Thursday, July 8, 2010

Second day in London: experiment's day

After a quite intense first workshop day, ending up with a bunch of demonstrators (it looks as many people will be busy this summer) and a victory of Spain versus Germany on the world cup semifinals (Holland: be prepared), we got to the experiments jamborees today. I will try to highlight in this post some of the issues that were reported or discussed and draw my attention.

The first turn was for LHCb this time. We learned about how the current LHC running conditions are bad for this experiment. With that many protons per bunch and so few bunches, LHCb gets more pile-up than expected and less luminosity. They realised how bad this was when they tried to reprocess those busy events and found that the average reconstruction time was about twice the nominal and the stripping time... 80 times more!! They have adapted some parts of the software to throttle this and yesterday a new bunch of reconstruction jobs were sent. Fingers are crossed now to see if this time the events can be processed.

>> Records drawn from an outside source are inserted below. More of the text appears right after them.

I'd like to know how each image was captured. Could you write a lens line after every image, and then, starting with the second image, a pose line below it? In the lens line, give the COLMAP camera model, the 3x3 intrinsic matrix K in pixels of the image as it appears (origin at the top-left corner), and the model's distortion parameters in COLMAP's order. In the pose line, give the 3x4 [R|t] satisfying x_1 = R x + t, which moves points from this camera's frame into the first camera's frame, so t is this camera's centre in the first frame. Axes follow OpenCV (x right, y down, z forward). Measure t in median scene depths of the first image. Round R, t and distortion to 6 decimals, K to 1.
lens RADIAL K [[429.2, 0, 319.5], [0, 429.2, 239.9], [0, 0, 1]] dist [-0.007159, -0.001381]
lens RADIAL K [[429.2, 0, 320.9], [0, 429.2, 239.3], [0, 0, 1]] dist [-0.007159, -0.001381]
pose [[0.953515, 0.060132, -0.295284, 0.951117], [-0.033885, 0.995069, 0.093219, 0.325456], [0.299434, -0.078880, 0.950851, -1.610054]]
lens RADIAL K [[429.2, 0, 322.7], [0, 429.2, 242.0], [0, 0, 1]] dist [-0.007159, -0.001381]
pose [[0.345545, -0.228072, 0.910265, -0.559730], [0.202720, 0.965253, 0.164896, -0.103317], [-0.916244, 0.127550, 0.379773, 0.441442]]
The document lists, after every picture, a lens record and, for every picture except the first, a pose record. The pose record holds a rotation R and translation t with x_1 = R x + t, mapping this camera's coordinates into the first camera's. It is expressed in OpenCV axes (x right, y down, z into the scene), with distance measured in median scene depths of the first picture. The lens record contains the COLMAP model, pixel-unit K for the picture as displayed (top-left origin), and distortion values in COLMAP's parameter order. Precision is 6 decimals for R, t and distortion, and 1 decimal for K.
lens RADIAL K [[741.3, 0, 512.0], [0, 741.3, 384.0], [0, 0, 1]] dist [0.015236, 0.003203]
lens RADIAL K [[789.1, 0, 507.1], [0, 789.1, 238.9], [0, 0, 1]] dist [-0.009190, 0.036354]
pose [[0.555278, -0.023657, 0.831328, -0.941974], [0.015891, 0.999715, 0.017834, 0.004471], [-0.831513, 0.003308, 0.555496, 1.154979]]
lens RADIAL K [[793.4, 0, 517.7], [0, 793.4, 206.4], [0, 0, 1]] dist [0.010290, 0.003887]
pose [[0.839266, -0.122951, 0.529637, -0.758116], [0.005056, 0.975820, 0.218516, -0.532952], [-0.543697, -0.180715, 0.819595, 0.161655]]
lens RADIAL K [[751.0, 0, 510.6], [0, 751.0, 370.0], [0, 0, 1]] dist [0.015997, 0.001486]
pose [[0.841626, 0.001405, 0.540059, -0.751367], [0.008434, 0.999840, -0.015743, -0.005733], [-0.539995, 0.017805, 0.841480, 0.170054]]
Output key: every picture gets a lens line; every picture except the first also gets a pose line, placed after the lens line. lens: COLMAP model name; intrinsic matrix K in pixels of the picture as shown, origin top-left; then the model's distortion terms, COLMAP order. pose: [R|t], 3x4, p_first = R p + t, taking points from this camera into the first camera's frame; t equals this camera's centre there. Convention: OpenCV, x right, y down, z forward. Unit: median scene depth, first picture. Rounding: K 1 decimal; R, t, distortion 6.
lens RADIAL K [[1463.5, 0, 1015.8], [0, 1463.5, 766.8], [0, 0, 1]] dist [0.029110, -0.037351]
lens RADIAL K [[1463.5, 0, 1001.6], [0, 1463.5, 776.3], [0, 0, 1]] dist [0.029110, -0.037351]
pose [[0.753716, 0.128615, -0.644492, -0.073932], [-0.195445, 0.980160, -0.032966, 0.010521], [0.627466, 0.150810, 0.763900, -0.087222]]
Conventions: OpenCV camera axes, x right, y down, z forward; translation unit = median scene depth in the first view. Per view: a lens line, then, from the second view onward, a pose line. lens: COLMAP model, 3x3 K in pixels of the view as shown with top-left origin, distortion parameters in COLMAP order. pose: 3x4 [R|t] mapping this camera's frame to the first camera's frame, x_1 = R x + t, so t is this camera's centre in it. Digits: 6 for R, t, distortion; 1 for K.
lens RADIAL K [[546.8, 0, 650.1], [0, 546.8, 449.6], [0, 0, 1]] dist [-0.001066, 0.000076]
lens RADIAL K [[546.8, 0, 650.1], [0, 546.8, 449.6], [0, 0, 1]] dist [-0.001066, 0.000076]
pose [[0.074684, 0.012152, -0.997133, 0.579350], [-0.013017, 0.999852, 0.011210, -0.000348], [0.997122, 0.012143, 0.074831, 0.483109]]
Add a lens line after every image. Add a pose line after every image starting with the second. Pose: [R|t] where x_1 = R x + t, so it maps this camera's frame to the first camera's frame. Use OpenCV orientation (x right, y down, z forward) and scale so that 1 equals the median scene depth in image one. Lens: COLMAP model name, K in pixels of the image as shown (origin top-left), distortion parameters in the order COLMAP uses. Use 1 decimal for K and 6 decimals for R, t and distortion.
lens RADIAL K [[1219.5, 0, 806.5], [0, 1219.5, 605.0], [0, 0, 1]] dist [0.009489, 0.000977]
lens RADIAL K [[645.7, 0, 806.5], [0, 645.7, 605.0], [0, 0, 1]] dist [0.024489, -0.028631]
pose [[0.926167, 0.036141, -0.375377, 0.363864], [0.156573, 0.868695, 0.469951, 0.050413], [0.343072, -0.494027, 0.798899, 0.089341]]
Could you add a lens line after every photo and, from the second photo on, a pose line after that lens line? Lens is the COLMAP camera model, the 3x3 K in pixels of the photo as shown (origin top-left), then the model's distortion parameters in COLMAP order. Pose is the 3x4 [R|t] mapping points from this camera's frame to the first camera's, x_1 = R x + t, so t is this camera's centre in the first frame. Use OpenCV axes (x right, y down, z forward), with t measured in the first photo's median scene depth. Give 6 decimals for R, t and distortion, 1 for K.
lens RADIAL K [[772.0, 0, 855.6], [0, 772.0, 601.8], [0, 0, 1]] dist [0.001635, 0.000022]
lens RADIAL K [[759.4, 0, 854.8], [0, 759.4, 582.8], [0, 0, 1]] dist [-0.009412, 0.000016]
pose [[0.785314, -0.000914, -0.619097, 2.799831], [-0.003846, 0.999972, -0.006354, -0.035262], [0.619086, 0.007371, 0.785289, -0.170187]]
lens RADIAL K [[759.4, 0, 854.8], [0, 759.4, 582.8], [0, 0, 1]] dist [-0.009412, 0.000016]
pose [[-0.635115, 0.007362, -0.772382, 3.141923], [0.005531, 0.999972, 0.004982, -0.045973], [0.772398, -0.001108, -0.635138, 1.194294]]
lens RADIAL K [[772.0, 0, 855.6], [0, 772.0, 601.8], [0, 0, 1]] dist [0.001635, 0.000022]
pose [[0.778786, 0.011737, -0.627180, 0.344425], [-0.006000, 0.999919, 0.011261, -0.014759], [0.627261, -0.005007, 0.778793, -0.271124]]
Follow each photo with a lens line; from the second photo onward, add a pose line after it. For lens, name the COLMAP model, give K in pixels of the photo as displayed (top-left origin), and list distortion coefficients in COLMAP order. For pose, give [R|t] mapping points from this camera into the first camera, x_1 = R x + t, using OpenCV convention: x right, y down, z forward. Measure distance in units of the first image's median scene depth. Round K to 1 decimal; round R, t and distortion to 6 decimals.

During the CMS slot, the guys of the red detector presented some quite impressive numbers of the rates at which their MonteCarlo re-digitisation and re-reconstruction workflows are capable of writing output data. In a big site like FNAL (6000 slots), these jobs can write up to 1PB of data every day! Not surprisingly, this has already generated some issues with the tape systems when trying to push this data stream into the archive.
In another presentation, an update of the model for planning the size of the different data flows at sites was presented. The numbers shown there for the bandwidth to the MSS surprised to some of the Tier1 sites in the audience since they looked pretty small (few tens of MB/s), specially if compared with the just shown avalanche of output data of the MC re-reconstruction. Modeling and planning is always tough in a fast evolving environment like the LHC. We will need to stay tuned to get the new calculations and plug them in the MSS purchase plans.

The ATLAS turn started with a really interesting presentation from Fernando. He showed the last "bells and whistles" of the ATLAS data management system. Plenty of monitoring stuff (yes! we love monitoring... you know) that shows which fraction of the used disk space are primary replicas, secondary replicas, etc. With all this information at hand they can do great things like a system that watches the disk occupancy and triggers an automatic deletion of "less important" data when 90% occupancy is reached.
A plot in this presentation showing the evolution of used disk at the different Tier1s versus time compared with the installed and pledged capacities generated some interesting remarks. Someone in the audience was worried because it was showing that ATLAS is only using about half of the pledged disk resources. Kors replied that actually the plot was showing that, when the LHC is taking data, ATLAS can fill up the disk very fast. This can be more worrying, indeed... if one thinks that we should survive with the current deployed resources until April next year. Luckily, Fernando's tools will make room for the new data to come... even if some secondary or tertiary replica needs to be trashed.

No comments: